All of these attributes are reported by the fund company and can be found on the
detail page of the mutual fund on yahoo finance, google finance, or your
brokerage account (etrade, ameritrade, etc.). You can also get copies of
the fund's prospectus, which give more detailed information. You can get
this information online or on paper.
- Goals. Each mutual fund has a specific goal. It
could be to attain high growth, high income, stability or to minimize taxes.

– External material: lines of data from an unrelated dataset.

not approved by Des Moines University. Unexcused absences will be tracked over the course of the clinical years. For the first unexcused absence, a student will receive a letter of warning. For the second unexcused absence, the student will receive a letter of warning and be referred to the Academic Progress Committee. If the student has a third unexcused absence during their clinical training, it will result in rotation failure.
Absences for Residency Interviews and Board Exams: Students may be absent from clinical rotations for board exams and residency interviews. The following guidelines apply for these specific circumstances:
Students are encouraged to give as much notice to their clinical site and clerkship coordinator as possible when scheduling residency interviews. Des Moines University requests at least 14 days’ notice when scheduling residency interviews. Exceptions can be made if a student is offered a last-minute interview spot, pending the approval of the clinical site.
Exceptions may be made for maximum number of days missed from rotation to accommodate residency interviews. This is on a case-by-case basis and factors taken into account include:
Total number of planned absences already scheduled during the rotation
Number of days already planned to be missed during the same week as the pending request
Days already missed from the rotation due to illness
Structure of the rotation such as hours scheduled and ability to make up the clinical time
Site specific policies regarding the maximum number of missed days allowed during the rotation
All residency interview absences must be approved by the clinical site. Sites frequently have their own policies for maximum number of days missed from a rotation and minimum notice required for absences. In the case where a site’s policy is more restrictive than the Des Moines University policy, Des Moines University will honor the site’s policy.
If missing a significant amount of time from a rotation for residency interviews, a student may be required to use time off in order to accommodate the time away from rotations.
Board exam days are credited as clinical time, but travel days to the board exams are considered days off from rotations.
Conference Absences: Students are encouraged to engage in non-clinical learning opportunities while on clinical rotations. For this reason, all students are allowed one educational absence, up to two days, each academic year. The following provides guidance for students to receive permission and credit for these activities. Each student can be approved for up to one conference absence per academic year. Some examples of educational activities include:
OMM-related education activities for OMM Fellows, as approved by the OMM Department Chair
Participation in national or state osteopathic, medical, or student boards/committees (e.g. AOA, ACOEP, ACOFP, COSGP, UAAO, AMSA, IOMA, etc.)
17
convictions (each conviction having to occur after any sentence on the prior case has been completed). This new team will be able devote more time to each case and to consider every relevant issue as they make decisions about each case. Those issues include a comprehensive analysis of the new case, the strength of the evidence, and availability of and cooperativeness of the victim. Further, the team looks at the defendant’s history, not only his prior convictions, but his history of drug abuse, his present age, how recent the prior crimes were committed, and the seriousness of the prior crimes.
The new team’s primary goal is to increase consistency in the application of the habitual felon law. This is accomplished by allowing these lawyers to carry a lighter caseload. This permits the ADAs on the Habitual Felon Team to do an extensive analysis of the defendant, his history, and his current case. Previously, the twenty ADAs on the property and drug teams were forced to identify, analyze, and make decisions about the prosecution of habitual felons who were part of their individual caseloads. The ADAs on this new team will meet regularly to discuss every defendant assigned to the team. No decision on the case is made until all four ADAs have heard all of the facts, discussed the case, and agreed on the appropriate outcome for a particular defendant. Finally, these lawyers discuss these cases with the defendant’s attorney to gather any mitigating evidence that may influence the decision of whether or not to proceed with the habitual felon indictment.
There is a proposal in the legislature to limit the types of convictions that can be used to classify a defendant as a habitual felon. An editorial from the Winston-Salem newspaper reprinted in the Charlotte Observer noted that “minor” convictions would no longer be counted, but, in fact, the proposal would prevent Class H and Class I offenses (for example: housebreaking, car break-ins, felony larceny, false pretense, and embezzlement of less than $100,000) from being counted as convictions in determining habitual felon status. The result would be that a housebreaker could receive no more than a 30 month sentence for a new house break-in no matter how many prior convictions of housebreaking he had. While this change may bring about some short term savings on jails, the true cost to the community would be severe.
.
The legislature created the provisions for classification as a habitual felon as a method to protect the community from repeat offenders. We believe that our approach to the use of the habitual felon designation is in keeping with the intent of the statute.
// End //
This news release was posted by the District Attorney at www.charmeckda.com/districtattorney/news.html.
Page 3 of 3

It could be to invest in emerging companies, green technologies, or a
specific region or industry.
- Asset Types. Each mutual fund spells out what
type off assets it buys. They can vary widely and include small,
medium or large cap stocks, treasury, corporate or junk bonds, derivatives
or real estate assets, foreign, domestic or emerging market assets, or any
other asset type. This will be disclosed by the fund.
- Fee Structure. Most funds charge a flat expense
fee that will be clearly displayed. Some funds charge a fraction of a
percent and some charge as much as 5%. Also, some funds have varying
fees based on their performance. The best fund companies do not charge
the higher fees, so be very vigilant. T Rowe Price and Vanguard offer
thousands of low cost funds and have some of the best performing funds.
Every percent you pay in fees is subtracted from your returns, so a few
percent a year can really cost you a lot in the long run. Buy the low
- No Load or Load Mutual Funds. Some funds charge
loads, or fees to buy the fund. Be wary of any fund charging a load.
Your broker or some third party is getting paid the load to sell you the
fund. In our opinion there is no reason to buy a load fund. Look
for a similar no load fund.
- Turnover. Turnover is the percentage of the
mutual fund portfolio that is sold each year. Low turnover means the
fund does not trade very often. This usually means that they don't
have to pay as much in capital gains taxes and trading costs. These
savings get passed on to you if you buy a fund with low turnover. Some
funds have turnover over 100%, this means that they are more like traders
than investors which is a red flag when looking at mutual fund attributes.
- Top Holdings. Each fund must disclose its top
holdings. Look at the list and make sure that the companies
represented in this list are in line with the type of investments you want
to invest in. When buying multiple funds, look at the lists and make
sure there isn't too much overlap. For example, if you are buying
several high growth funds, there is a good chance that the same stock is in
all of them (like Apple or Cisco). Check the top holdings to get an
idea of the kind of stocks the fund holds.
- Tax Implications. Turnover factors into the cost
of ownership by increasing the annual tax burden on a mutual fund.
Dividend funds also have higher payouts and hence higher taxes.
Municipal or federal bond funds can sometimes be state and local tax free.
Know how your fund handles taxes so you can be prepared.